**課題一覧**:
**1)** シリカ複合再生粒子についての文章によると、再生粒子の主原料は何か。
**2)** シリカ複合再生粒子についての文章を、最後の文の後から書き継げ。

**検討用の文章**:
<<<<
カチオン電荷密度=A/B×1000 (1)
A:pH4.0に調整した凝結剤水溶液のアニオン要求量(μeq/l)
B:凝結剤水溶液の固形分濃度(g/l)
【0055】
<シリカ複合再生粒子>
シリカ複合再生粒子は、再生粒子とこの再生粒子の表面の少なくとも一部を被覆するシリカとを備える。上記シリカ複合再生粒子は、通常、シリカで被覆された再生粒子の凝集粒子と、シリカで被覆されているのみで凝集が生じていない再生粒子とが混在して存在する粒子の集合体である。再生粒子は、製紙スラッジを主原料とし、脱水、熱処理及び粉砕工程を経て得られたものである。このような工程を経て得られた再生粒子は、過燃焼が抑えられており、スラリー化の際の増粘を抑制することができる。なお、この再生粒子の好ましい製造方法については、後に詳述する。
>>>>
**抽出データ**:
<<<<
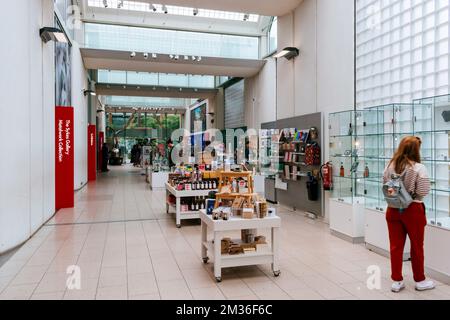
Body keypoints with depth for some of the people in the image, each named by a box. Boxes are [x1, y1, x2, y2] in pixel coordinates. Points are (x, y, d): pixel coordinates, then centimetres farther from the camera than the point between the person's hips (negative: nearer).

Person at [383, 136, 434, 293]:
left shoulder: (389, 166, 0)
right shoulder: (419, 168, -15)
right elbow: (423, 192, -15)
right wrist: (411, 192, 3)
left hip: (393, 209, 4)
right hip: (413, 210, -4)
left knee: (396, 246, 11)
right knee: (417, 246, 12)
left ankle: (397, 281, 19)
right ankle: (420, 281, 28)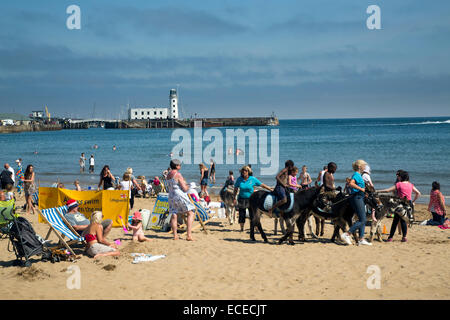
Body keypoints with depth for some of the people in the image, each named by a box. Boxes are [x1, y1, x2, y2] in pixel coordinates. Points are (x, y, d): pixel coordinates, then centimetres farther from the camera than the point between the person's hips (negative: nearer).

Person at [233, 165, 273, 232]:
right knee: (241, 214, 2)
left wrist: (270, 189, -1)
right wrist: (234, 198, 1)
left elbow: (262, 185, 0)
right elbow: (235, 189, 5)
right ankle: (242, 228, 16)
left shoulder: (253, 179, -6)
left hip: (251, 199, -1)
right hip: (241, 199, 1)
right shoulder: (239, 179, -3)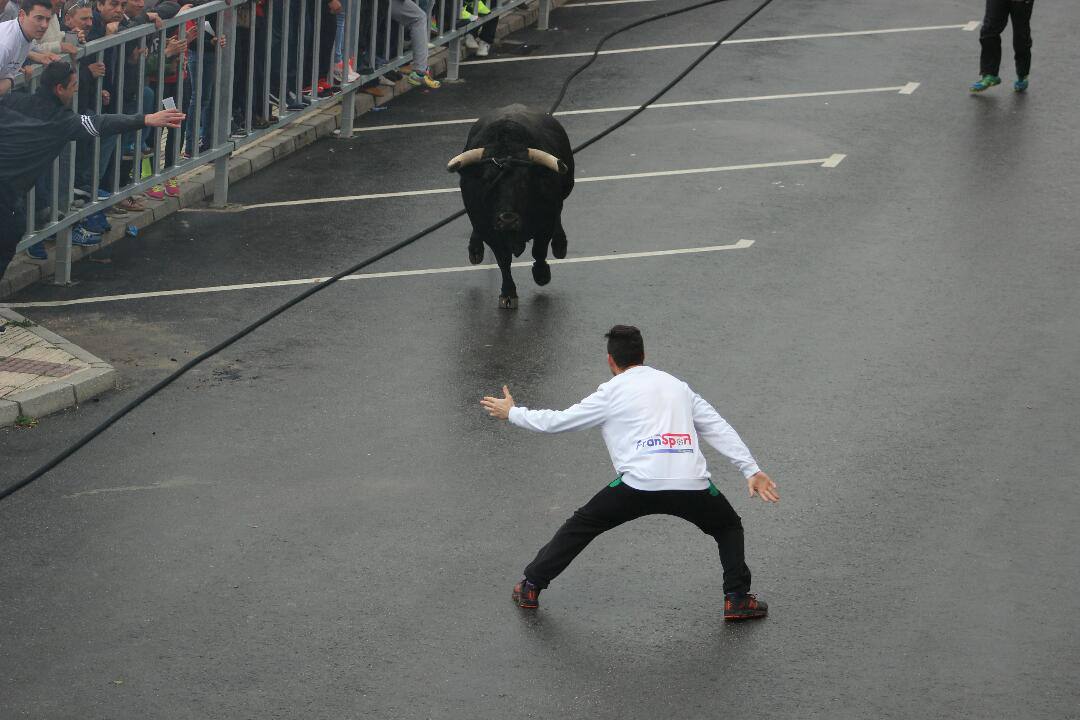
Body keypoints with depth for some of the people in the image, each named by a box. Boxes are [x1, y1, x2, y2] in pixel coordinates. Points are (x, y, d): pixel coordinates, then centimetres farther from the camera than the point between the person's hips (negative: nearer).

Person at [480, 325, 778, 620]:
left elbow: (556, 422, 17)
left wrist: (512, 412, 32)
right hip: (692, 482, 2)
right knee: (728, 527, 29)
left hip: (640, 482, -2)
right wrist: (752, 470, 18)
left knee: (580, 526, 20)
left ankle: (530, 587, 24)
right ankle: (737, 598, 16)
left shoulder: (612, 392, 13)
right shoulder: (677, 385, 24)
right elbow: (719, 428, 19)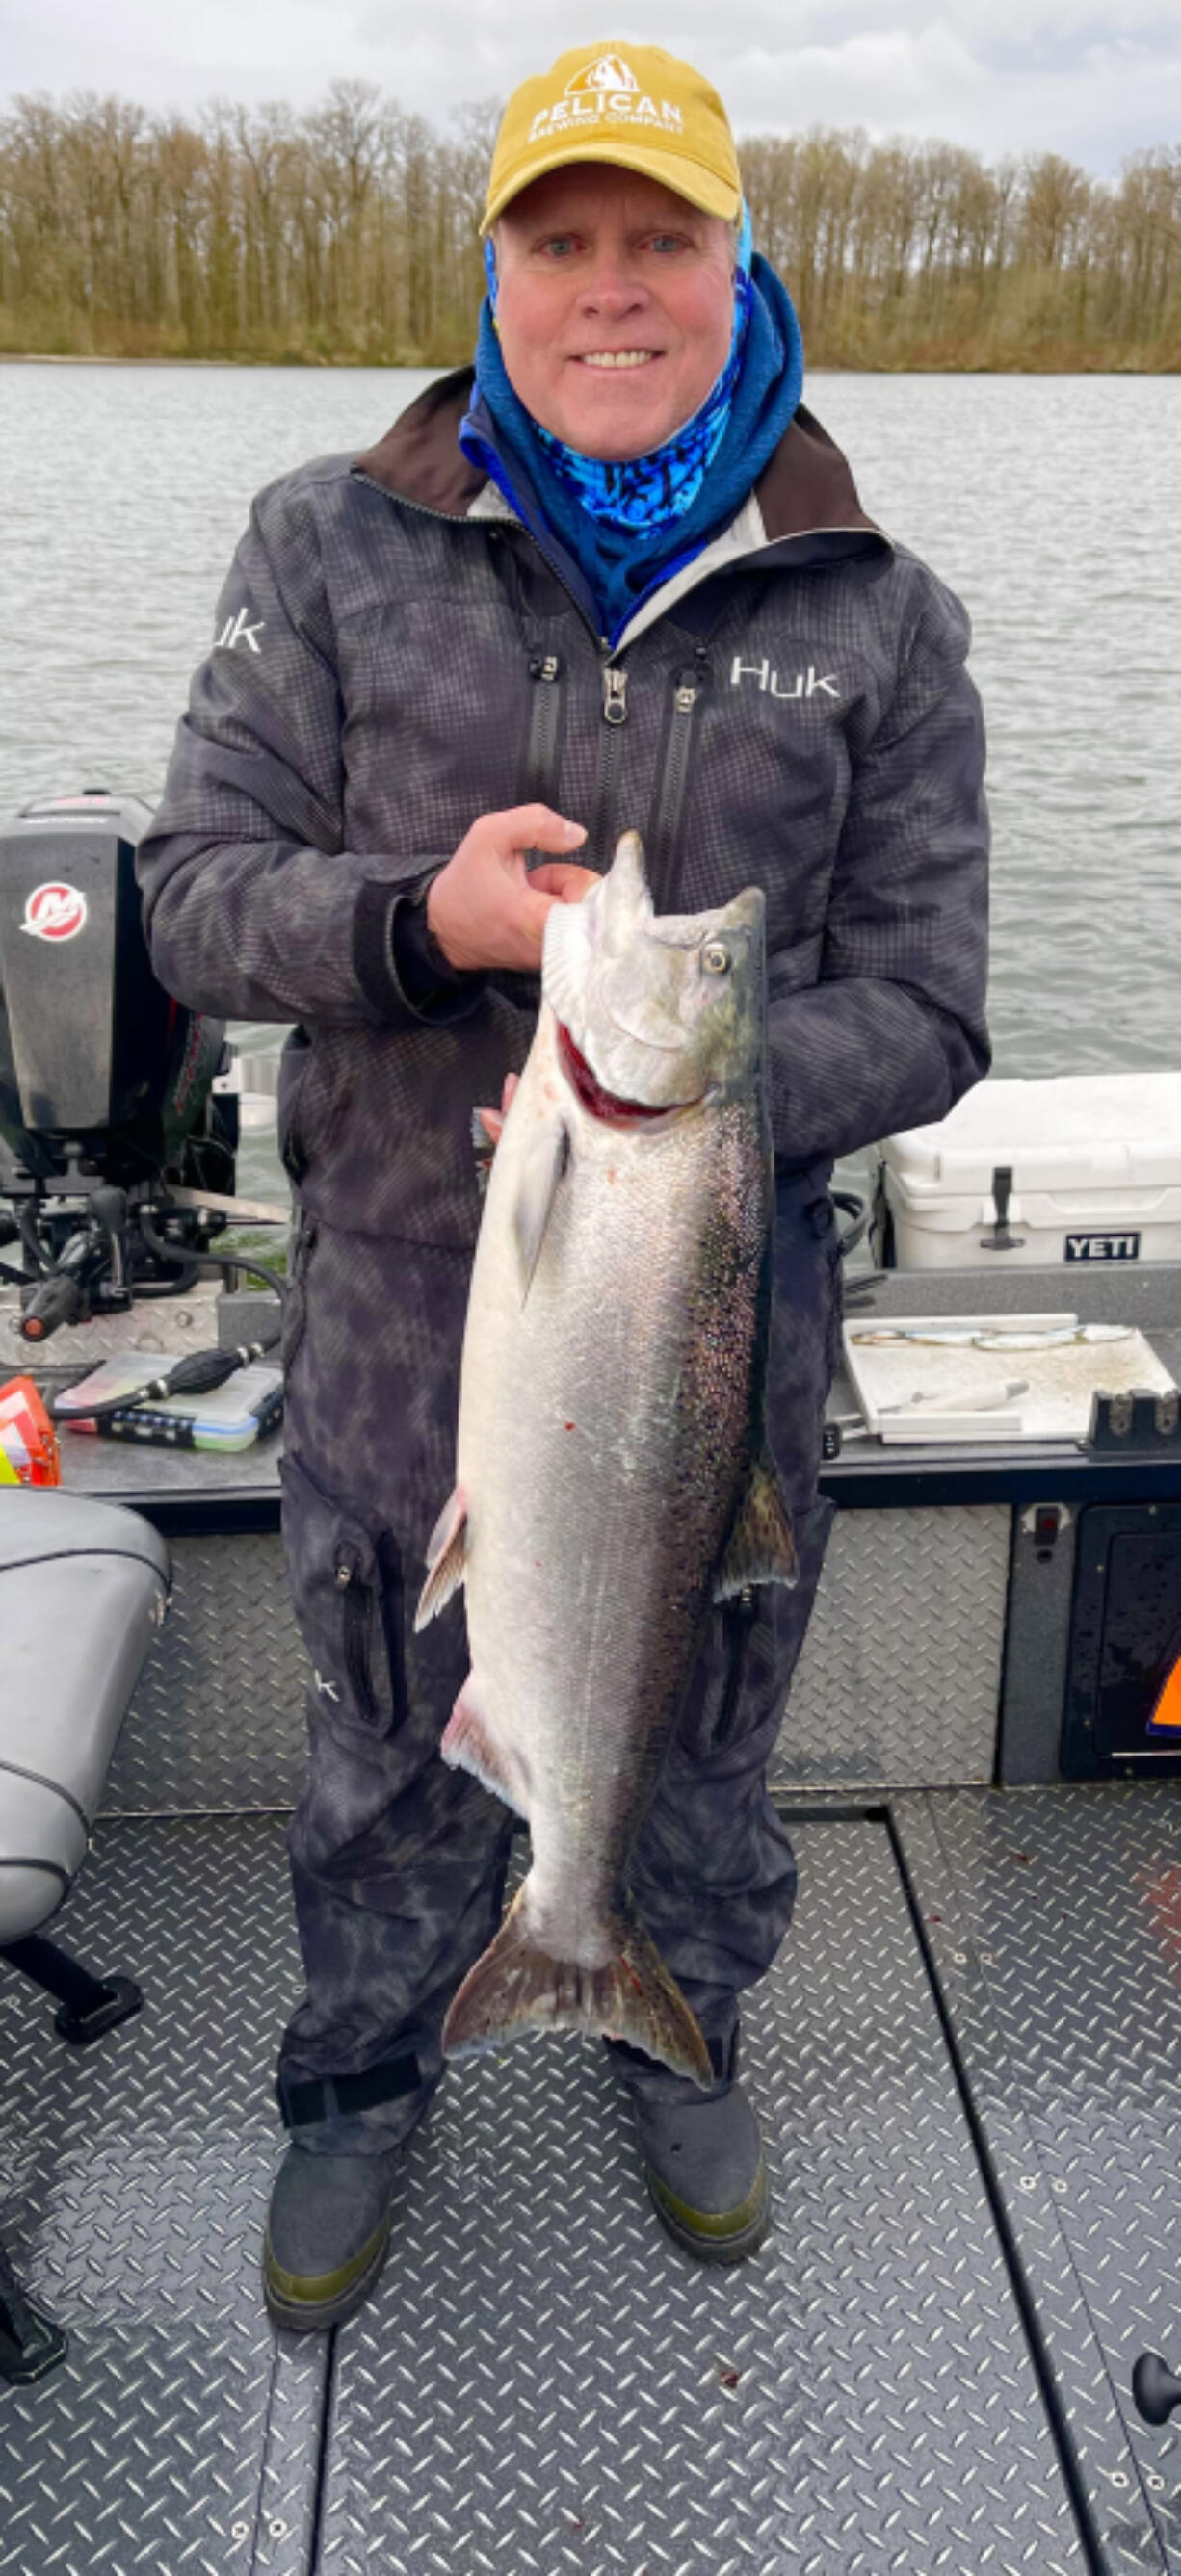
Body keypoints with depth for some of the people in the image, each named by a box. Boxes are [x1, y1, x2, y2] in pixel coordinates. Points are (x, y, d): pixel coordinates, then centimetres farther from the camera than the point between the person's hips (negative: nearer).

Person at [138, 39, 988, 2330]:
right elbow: (194, 893, -4)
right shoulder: (332, 547, -2)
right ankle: (359, 2086, 47)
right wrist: (420, 920, -25)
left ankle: (681, 2039, 51)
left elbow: (921, 1008, -3)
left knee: (701, 1736, 20)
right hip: (401, 1304, 0)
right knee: (390, 1757, 17)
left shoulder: (874, 613, -2)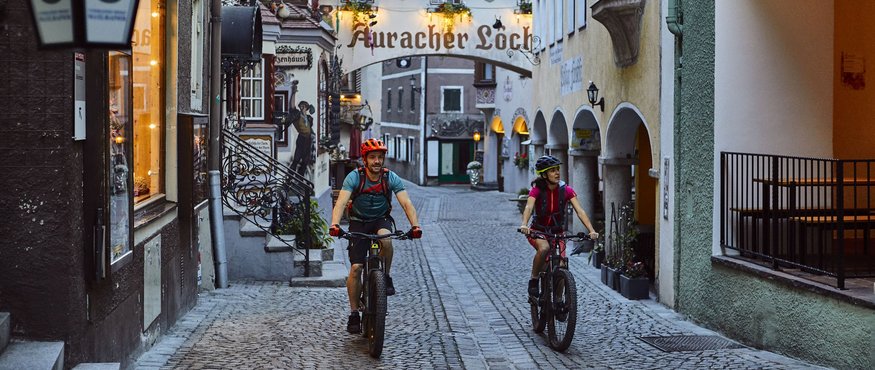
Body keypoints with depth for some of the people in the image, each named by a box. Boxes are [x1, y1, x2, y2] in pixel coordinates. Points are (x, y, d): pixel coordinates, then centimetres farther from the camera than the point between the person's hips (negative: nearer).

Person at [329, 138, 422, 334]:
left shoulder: (391, 178, -16)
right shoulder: (355, 177, -19)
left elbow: (406, 203, -23)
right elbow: (341, 202, -30)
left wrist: (415, 226, -40)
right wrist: (334, 225, -47)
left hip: (381, 220, 0)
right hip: (359, 222, 0)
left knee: (385, 238, -36)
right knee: (355, 268, -11)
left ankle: (386, 277, -11)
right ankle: (354, 313, 2)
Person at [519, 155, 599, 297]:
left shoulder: (566, 190, -11)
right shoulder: (537, 189, -16)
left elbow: (580, 211, -19)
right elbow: (528, 207, -32)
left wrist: (591, 230, -34)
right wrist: (524, 225, -52)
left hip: (557, 232, 2)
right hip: (538, 231, -2)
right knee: (544, 248, -36)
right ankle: (533, 280, -15)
>>>>
**各課題の解答**:
**1)** 製紙スラッジ。

**2)**
【0056】
上記シリカ複合再生粒子は、このように再生粒子にシリカ被覆することで、つまり、上記シリカ複合再生粒子の製造において、粒径のばらつきが大きい再生粒子をもとに、シリカの被覆により粒径のばらつきが小さい状態とし、体積10%粒子径D10に対する体積90%粒子径D90の比D90/D10が2以上5以下としている。このような粒子の集合体である上記シリカ複合再生粒子によれば、粒径の小さい粒子が少ないため、抄紙の際に繊維間に留りやすく、歩留りが向上すると共に、柔軟な性状により嵩高性にも寄与する。さらにシリカ含有率を2質量%以上30質量%以下に調整することで粒径の小さい粒子が選択的にシリカにより柔軟に凝集化されるため好ましい。上記シリカ複合再生粒子によれば元々粒径が大きく角張っていた粒子の表面はシリカで被覆されているためワイヤー磨耗度を下げることができる。
【0057】
<再生粒子>
上記シリカ複合再生粒子に用いられる再生粒子は、体積平均粒子径(一次粒子径)が0.5μm以上3μm以下のものが好ましく、0.8μm以上2.5μm以下であるものが更に好ましい。再生粒子の体積平均粒子径をこのような範囲とすることで、後述するシリカによる凝集と相まって、上記シリカ複合再生粒子の歩留り及び不透明度等を高めることができる。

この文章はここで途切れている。